NADA

National Reconciliation Week webinar: developing a Reconciliation Action Plan in the AOD space

1 June 2023
11:00am – 12:00pm
Zoom, Online,

Join NADA for a National Reconciliation Week webinar, which is aimed at assisting organisations and individuals with the Reconciliation Action Plan (RAP) development process in the AOD space. Panellists will respond to popular questions asked around this process, to help demystify RAP development work.

‘Be a voice for generations’ is the theme of National Reconciliation Week 2023. Reconciliation Australia explains, ‘Be a Voice for Generations encourages all Australians to be a voice for reconciliation in tangible ways in our everyday lives – where we live, work and socialise’ (Reconciliation Australia 2023).
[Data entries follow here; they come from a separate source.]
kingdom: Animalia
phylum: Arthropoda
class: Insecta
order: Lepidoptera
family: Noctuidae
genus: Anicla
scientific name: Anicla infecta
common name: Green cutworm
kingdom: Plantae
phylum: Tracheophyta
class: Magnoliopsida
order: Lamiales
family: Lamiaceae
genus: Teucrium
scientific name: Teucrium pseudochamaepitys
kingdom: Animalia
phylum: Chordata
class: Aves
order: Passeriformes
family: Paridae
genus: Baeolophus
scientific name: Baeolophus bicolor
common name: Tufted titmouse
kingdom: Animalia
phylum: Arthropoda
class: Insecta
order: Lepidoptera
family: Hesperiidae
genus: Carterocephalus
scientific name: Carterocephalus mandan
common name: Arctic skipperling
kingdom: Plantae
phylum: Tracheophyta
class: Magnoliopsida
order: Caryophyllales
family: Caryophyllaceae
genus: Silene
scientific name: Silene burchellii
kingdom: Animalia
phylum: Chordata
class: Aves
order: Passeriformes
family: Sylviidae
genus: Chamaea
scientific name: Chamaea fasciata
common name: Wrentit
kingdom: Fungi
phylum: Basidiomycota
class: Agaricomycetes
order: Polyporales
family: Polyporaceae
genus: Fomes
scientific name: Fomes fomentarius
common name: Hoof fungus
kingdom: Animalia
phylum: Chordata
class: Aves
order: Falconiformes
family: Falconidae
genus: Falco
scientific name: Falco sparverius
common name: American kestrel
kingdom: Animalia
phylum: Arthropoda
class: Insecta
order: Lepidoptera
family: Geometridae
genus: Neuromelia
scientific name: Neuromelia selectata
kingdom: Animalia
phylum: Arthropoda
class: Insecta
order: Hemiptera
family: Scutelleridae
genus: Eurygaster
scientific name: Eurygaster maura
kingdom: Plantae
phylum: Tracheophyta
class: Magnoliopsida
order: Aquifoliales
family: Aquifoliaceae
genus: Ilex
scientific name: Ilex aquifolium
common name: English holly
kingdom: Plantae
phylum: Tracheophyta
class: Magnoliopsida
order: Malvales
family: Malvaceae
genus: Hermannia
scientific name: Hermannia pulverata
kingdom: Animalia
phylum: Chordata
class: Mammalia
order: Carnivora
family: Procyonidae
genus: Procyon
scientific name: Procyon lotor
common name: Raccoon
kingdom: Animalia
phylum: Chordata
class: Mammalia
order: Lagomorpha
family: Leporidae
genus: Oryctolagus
This webinar is one tangible, everyday way that panellists are working to support reconciliation efforts in alcohol and other drugs workplaces.

Elke Wooderson, Redress Support Program Counsellor, The Buttery, will moderate the panel. 

Panellists include:

-Raechel Wallace, Aboriginal Program Manager, NADA
-Hannah Gillard, Project Coordinator, NADA
-Naif-Jamie Martin (Mental Health Peer Worker, ACON)

Panel participants work at NADA or NADA member services. The NADA Innovate RAP will be released in August/September 2023. 

Registration
Register for the webinar here
After registering, you will receive a confirmation email containing information about joining the webinar. 

Bios

Naif-Jamie Martin (she/they) is a Suicide Prevention Peer Specialist, a queer trans woman, and a descendant of the Wiradjuri people. In her role as peer worker at ACON, she is an advocate at for her indigenous and LGBTQI+ communities, she uses her experiences of complex trauma, personality vulnerabilities, neuro divergency, substance use, overdose and recovery, collaborate with other peers experiencing systemic discrimination in mental health and AOD. NJ sees peer work as an essential it as tool we can use to flatten the power within these structures, as it helps us all find ways to reframe the negative stereotypes on distress and anger as hope and positive friction. On top of her living expertise in navigating and surviving the clinical system, she loves to be in the outside, in the water, or connecting with other outsiders in the community through her music.